## Work required
Going through the material below, output exactly the lines from the one containing "Figure 4. Histopathology" through the one containing "Figure 3: X-ray", and no pictures.

## Provided material
-- Opening Marker --

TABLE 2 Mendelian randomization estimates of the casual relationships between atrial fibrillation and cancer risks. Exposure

-- Closing Marker --
-- Opening Marker --

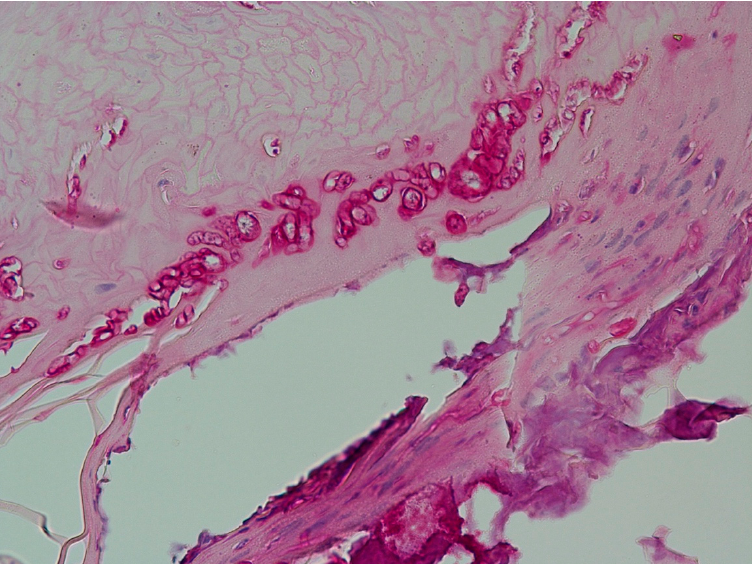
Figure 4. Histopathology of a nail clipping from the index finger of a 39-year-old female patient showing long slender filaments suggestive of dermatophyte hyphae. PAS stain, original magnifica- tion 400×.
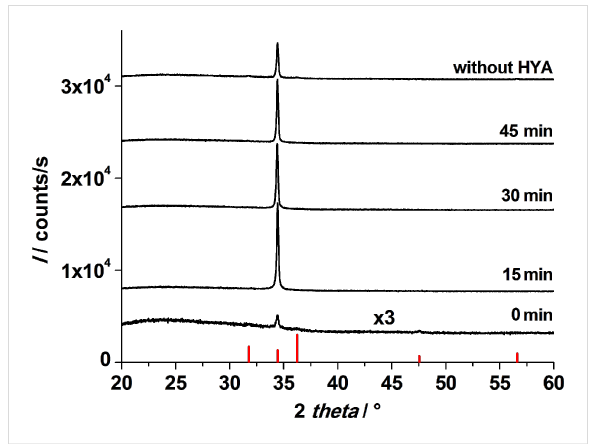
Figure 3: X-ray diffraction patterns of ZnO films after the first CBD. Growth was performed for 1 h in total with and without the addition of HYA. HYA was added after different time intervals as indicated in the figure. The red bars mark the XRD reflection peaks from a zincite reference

-- Closing Marker --

## Expected output
Figure 4. Histopathology of a nail clipping from the index finger of a 39-year-old female patient showing long slender filaments suggestive of dermatophyte hyphae. PAS stain, original magnifica- tion 400×.
Figure 3: X-ray diffraction patterns of ZnO films after the first CBD. Growth was performed for 1 h in total with and without the addition of HYA. HYA was added after different time intervals as indicated in the figure. The red bars mark the XRD reflection peaks from a zincite reference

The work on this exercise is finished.